3-Minute Fiction

Jun 22, 2009 22:04

Already in my youth I have been through a black hole and lived to tell about it.

It begins, as with all things, with clarity and a monotony of details: gliding through the city downhill, the street lights and lit windows like galaxies and distant solar systems, solar winds and the cosmos swirling around me, until soon I find myself in the Mexican-influenced district at a karaoke bar. As I participate in the night life the material quality of the night begins to wear, becomes porous and thin at parts, tattered edges appear where conversations take place amongst friends, strands of thread appear where the night was once whole.

A disembodied voice appears at my side: “Karaoke is the performative symbol of our generation.” As I turn it takes shape and adopts a figure; he is my guide into the night, my introduction to the karaoke bar.

“How so?” I inquire.

“The depersonalization of pop music. The détournement of lyrics into a quotidian context. In every karaoke song sung, we have taken from corporations what is rightfully ours.”

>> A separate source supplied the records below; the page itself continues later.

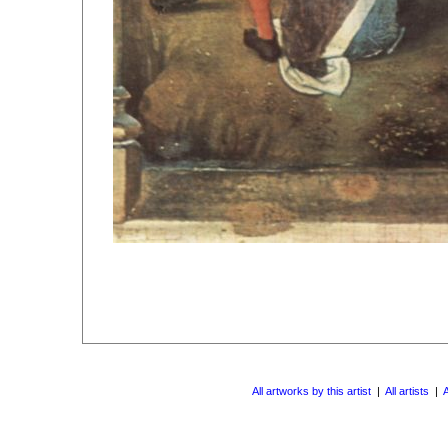
All artworks by this artist
|
All artists
|
A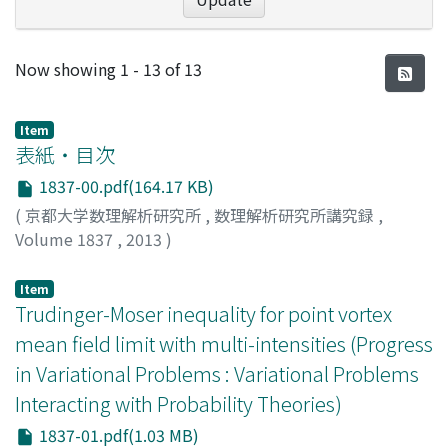
Recent Submissions
Now showing
1 - 13 of 13
Item
表紙・目次
1837-00.pdf(164.17 KB)
(
京都大学数理解析研究所
,
数理解析研究所講究録
,
Volume 1837
,
2013
)
Item
Trudinger-Moser inequality for point vortex
mean field limit with multi-intensities (Progress
in Variational Problems : Variational Problems
Interacting with Probability Theories)
1837-01.pdf(1.03 MB)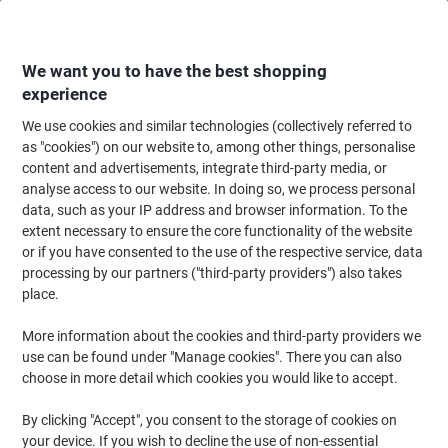
Skip
Skip
to
to
Content
Navigation
We want you to have the best shopping
experience
We use cookies and similar technologies (collectively referred to
Home
Filing & Archiving
Files & Folders
Document Filing
Document
as "cookies") on our website to, among other things, personalise
content and advertisements, integrate third-party media, or
DURABLE Document Sleeve Barcodes, Signs, Numbers
analyse access to our website. In doing so, we process personal
Magnetic Polypropylene 15 x 6.7 cm 174207 Pack of 50
data, such as your IP address and browser information. To the
extent necessary to ensure the core functionality of the website
or if you have consented to the use of the respective service, data
Brand:
DURABLE
Viking No.
8707549
processing by our partners ("third-party providers") also takes
place.
More information about the cookies and third-party providers we
use can be found under "Manage cookies". There you can also
choose in more detail which cookies you would like to accept.
By clicking "Accept", you consent to the storage of cookies on
your device. If you wish to decline the use of non-essential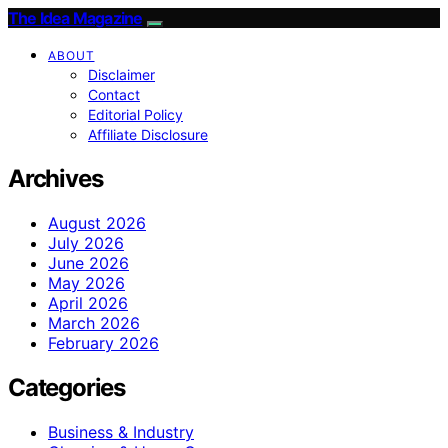
The Idea Magazine
ABOUT
Disclaimer
Contact
Editorial Policy
Affiliate Disclosure
Archives
August 2026
July 2026
June 2026
May 2026
April 2026
March 2026
February 2026
Categories
Business & Industry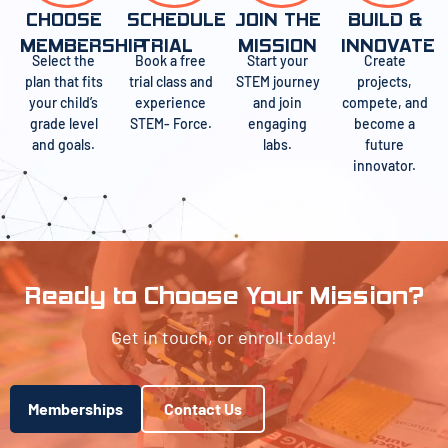
CHOOSE
SCHEDULE
JOIN THE
BUILD &
MEMBERSHIP
TRIAL
MISSION
INNOVATE
Select the
Book a free
Start your
Create
plan that fits
trial class and
STEM journey
projects,
your child’s
experience
and join
compete, and
grade level
STEM- Force.
engaging
become a
and goals.
labs.
future
innovator.
Ready to Choose Your Mission?
Get in touch, or enroll today!
Memberships
Contact Us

I take a sip of whiskey as though to digest what my guide has said.

“Look before you,” he gestures to the small crowd gathered around the singer of the moment, “this is the proletariat seizing their rights, taking us back to a time when songs were written by ‘traditional.’ This is music made folk again.”

As he spoke the singer shimmied and trilled into the chorus, and the crowd followed suit raising their glasses to the star-lit night. I turned in my seat at the bar and ordered another shot of whiskey, feeling the spirit of the crowd which is drunkenness, the individual pieces forming a massive puzzle, folly, and losing myself I fuse into the people raising their voices to the heavens and enacting what has taken place in every solstice, anniversary and mourning. I am celebration.

Until finally I cannot find myself any more. Until the present becomes something remembered, something forgotten and that which lies outside of either category. Only the following serves to signal that something actually did occur.

The memory is one quick moment, the meeting between my face and the pavement, a jolt so sudden and distinct that it stands out in my mind alone; the night has swallowed it whole with no air gaps, no liquid between the memory and the tissue of its trachea, the way a snake’s body seems to fit snuggly around its prey’s corpse. This is the black hole I have read about in science text books, have seen depictions of in sci-fi television shows, the slowing of time, the tearing apart of atoms, mass reducing temperature to the point of no existence, I reach through this space or this no space and on the other side find myself in bed at 7 in the morning: the vestiges of the black hole four scars on my wrist and one beside my left eye.